UWinnipeg’s Department of History, the Ukrainian Canadian Congress (UCC) and the UCC Manitoba Provincial Council present a talk with historian and Fulbright scholar Ron Vossler. The talk,  entitled Death Scream: Ethnic Germans in Soviet Ukraine Write Their Dakota Relatives, 1932-33, takes place on Wednesday, November 25, at 7:00 p.m. at the University of Winnipeg, in room 2M70, Manitoba Hall. This event is free and open to the public.

Vossler is an Associate Poet Laureate of North Dakota, a Fulbright scholar, and scriptwriter of five documentary films that have earned national and international awards, including We’ll Meet Again in Heaven, focused on the 1933 terror-famine in Ukraine. He has also authored ten scholarly and popular books, including his two most recent: the short story collection Dinosaur Cafe, and Hitler’s Basement, a personal exploration of links between Soviet terror and the Holocaust in Ukraine, and the role of ethnic German police units, under SS command, in the murder of the Jews of Odessa and Bessarabia. He lives in East Grand Forks, Minnesota.
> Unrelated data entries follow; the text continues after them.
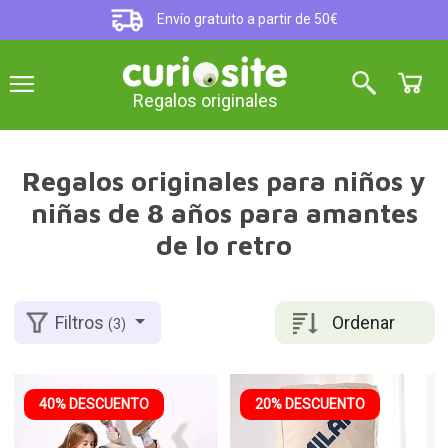
Envío gratuito a partir de 50€
Regalos originales
Regalos originales para niños y
niñas de 8 años para amantes
de lo retro
Ordenar
Filtros
(3)
40% DESCUENTO
20% DESCUENTO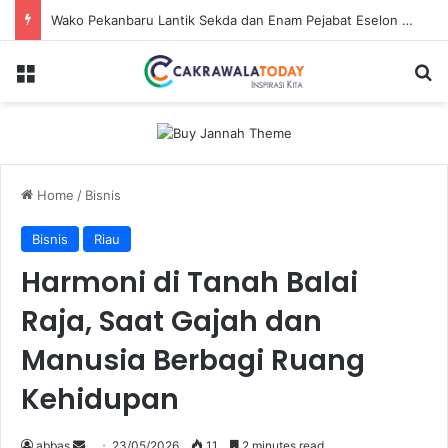
Dirut Jasa Raharja Dampingi Wamenhub Tinjau Penanganan Korban KM Mutiara Sentosa II di RS PHC Surabaya
Menu
S
Home
/
Bisnis
Bisnis
Riau
Harmoni di Tanah Balai
Raja, Saat Gajah dan
Manusia Berbagi Ruang
Kehidupan
abbas
S
23/05/2026
11
2 minutes read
Death Scream: Ethnic Germans in Soviet Ukraine Write Their Dakota Relatives, 1932-33

Many letters written by ethnic German farmers who lived in Soviet Ukraine in the 1920s and 1930s were sent abroad to relatives living in the U.S. and Canada. A number of German-language newspapers in North America published excerpts of them between 1928 and 1937. These letters, often carrying distinct religious overtones, convey a sense of foreboding and apocalyptic imagery, and give a sense of the mass violence and repression directed against the German minority living in the Soviet Union during these years. They convey, if not a picture of a growing catastrophe of Biblical proportions, then certainly paint a stark picture of the end of a traditional rural way of life. The letters also reveal attitudes of the German minority toward Soviet authorities and officials, including at times prejudices against ethnic Jews. The lecture will focus largely on letters written during the years of collectivization and mass starvation in 1932–1933, which in Ukraine is called the Holodomor.